In this exercise we will learn how to use Syuzhet and VADER for social media texts. We will use evaluation datasets of annotated text to compare Syuzhet and VADER against GoogleNLP in Youtube and Twitter datasets.

You can find the markdown files and data for this exercise in the corresponding Github folder.

Tasks:

  1. Install packages and load evaluation datasets with Google NLP scores

  2. Run VADER over evaluation texts

  3. Run syuzhet over evaluation texts

  4. Evaluate against sentiment annotations and compare with Google NLP

  5. Conclusions

1. Load evaluation datasets and Google NLP scores

1.1 Install and load Syuzhet and VADER

library(syuzhet)
library(vader)

1.3 Load datasets

Read the two .csv files into two data frames (twitterdf, youtubedf). Set the stringsAsFactors parameter to FALSE so the texts do not get converted into factors.

#Your code here

2. Run VADER over evaluation texts

2.1 Run VADER over the first tweet

Use the get_vader function over the text of the first tweet. Look at the text and the output of VADER. Does it look like a good classification?

#Your code here

2.2 Run VADER over each text

Run VADER over each text (for Twitter and Youtube) and save the compound result in a column of each data frame. If this process is very slow in your computer, you can use the precomputed values of the VADER column of the provided file.

#Your code here

2.3 VADER as a classifier

Convert the compound score into classes by using -0.5 and 0.5 as thresholds. In the following, create a new column with the VADER class for each dataset that is “Negative” if the score is below -0.5, “Positive” if it is above 0.5, and “Neutral” otherwise.

#Your code here

3. Run syuzhet over evaluation texts

3.1 Syuzhet test

Run the get_sentiment function of syuzhet over the first 5 examples of tweets. Print the text, the result of syuzhet, and the annotations of each text.

#Your code here

3.2 Apply syuzhet to all texts

For each text in the Twitter and YouTube datasets, run the get_sentiment function of syuzhet. You can use get_sentiment for the whole column of texts to get a new column of sentiment values without coding a loop.

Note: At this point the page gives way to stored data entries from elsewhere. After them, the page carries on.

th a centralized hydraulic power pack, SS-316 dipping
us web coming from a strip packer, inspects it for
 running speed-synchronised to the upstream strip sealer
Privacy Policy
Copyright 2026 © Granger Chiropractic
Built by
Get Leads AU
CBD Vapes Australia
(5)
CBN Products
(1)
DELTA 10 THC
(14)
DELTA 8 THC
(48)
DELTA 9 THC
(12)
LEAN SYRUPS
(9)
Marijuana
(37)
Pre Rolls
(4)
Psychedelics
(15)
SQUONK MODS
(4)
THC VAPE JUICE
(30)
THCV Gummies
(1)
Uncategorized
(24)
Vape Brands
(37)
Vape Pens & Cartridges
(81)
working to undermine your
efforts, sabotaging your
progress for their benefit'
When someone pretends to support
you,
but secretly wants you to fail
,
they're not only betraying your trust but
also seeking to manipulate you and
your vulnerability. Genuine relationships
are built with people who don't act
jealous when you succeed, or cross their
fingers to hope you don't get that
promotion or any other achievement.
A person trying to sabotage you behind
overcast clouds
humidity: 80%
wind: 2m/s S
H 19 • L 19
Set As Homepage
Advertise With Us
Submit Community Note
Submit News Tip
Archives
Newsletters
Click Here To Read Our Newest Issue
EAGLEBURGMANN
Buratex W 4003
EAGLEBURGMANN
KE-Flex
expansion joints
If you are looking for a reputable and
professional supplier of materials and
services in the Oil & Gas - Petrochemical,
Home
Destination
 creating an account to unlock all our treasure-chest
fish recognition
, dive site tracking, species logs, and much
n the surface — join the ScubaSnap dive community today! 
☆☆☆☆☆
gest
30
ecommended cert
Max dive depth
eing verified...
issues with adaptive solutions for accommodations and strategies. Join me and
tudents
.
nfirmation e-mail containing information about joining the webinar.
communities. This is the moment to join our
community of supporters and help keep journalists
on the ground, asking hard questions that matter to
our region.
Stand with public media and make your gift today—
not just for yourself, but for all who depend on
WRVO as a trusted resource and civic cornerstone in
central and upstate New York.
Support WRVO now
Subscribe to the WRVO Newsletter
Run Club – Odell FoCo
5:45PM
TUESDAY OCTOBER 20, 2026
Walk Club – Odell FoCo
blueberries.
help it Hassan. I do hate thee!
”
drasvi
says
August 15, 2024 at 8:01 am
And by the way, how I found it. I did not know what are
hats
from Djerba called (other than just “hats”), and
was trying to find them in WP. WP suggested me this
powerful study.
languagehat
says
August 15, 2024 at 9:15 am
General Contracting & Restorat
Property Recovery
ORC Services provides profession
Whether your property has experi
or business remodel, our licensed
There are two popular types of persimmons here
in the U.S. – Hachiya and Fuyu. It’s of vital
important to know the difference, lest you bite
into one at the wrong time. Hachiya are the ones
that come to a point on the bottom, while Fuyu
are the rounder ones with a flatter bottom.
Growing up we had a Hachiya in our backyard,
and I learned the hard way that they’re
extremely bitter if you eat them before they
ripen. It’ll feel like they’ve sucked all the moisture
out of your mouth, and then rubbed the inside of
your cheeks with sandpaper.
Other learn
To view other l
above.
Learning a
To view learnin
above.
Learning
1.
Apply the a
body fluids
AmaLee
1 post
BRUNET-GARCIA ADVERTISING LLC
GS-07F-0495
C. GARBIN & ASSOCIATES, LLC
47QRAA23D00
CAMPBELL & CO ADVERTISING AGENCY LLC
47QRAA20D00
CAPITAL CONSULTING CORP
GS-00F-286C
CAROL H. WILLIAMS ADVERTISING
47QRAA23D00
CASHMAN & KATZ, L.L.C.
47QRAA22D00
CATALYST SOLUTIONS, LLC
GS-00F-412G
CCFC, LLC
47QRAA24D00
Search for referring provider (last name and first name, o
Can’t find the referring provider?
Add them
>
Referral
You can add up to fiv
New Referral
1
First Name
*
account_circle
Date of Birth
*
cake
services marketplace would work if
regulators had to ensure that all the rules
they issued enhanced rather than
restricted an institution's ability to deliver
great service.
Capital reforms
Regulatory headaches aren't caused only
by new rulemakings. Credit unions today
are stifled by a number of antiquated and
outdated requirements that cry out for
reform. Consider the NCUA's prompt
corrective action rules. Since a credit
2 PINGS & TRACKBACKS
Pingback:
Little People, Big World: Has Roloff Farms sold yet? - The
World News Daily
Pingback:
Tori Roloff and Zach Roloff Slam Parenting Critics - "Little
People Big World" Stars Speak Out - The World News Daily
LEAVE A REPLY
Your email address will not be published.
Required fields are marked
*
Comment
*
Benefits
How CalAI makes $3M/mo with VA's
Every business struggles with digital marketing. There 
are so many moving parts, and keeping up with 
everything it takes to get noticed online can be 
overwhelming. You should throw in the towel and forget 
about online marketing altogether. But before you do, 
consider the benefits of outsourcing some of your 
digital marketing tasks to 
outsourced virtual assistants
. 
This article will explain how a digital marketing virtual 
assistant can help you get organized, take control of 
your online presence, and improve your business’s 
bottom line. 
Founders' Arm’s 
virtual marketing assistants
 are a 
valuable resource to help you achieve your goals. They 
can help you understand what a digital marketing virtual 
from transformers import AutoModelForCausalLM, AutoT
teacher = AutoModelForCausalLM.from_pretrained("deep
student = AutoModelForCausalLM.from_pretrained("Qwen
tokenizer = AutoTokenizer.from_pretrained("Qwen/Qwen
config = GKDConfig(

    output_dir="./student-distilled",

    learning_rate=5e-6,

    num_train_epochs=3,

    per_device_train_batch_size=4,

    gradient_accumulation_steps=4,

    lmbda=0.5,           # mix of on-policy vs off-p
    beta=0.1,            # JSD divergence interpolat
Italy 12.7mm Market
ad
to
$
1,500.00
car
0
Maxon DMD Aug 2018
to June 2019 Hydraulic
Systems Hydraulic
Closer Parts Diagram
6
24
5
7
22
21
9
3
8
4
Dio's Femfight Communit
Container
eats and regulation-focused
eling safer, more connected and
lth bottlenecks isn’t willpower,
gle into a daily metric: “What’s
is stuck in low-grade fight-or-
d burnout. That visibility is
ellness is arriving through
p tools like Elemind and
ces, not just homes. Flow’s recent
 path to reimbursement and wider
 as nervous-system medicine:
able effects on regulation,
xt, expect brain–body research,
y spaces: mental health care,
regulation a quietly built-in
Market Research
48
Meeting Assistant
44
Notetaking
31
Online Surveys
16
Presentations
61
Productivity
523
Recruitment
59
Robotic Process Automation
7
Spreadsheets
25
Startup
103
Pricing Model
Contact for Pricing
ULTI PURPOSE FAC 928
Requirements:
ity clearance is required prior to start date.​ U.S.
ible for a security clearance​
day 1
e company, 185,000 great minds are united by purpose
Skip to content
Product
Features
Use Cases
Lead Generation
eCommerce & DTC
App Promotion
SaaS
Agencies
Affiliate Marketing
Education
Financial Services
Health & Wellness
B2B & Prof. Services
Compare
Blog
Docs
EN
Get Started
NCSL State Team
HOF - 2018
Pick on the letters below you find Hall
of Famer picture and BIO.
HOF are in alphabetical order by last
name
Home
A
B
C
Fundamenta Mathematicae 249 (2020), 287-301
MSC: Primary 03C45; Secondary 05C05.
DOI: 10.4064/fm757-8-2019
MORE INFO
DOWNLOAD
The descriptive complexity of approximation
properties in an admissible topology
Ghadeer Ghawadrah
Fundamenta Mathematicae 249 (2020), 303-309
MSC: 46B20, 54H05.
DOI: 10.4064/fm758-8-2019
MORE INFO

It’s very fast!

#Your code here

3.3 Syuzhet as a classifier

As with VADER, compute classes from Syuzhet using -0.5 and 0.5 as thresholds.

#Your code here

4. Evaluate against sentiment annotations and compare with Google NLP

4.1 Convert GoogleNLP scores to classes

As with VADER and Syuzhet, compute classes from GoogleNLP using -0.3 and 0.3 as thresholds.

#Your code here

4.2 Evaluate on Twitter

First, let’s calculate the accuracy for all three classifiers on twitter

#Your code here

Then we can study the precision and recall of the positive and negative sentiment classes. Let’s start with the precision of the positive class for Twitter:

#Your code here

and the recall of the positive class for Twitter:

#Your code here

Let’s compare to the negative class by computing also precision and recall:

#Your code here

4.3 Evaluate on Youtube

First, let’s calculate the accuracy for all three classifiers on youtube

#Your code here

Then we can study the precision and recall of the positive and negative sentiment classes. Let’s start with the precision of the positive class for Youtube:

#Your code here

and the recall of the positive class for Youtube:

#Your code here

Let’s compare to the negative class by computing also precision and recall:

#Your code here

5. Conclusions

  1. What was the best performing method for Youtube? Did that fit your expectations?

  2. What was the best performing method for Twitter? Did that fit your expectations?

  3. Do you observe any differences between prediction of positive and negative sentiment? What is the role of the imbalance between postive and negative classes in the calculation of accuracy?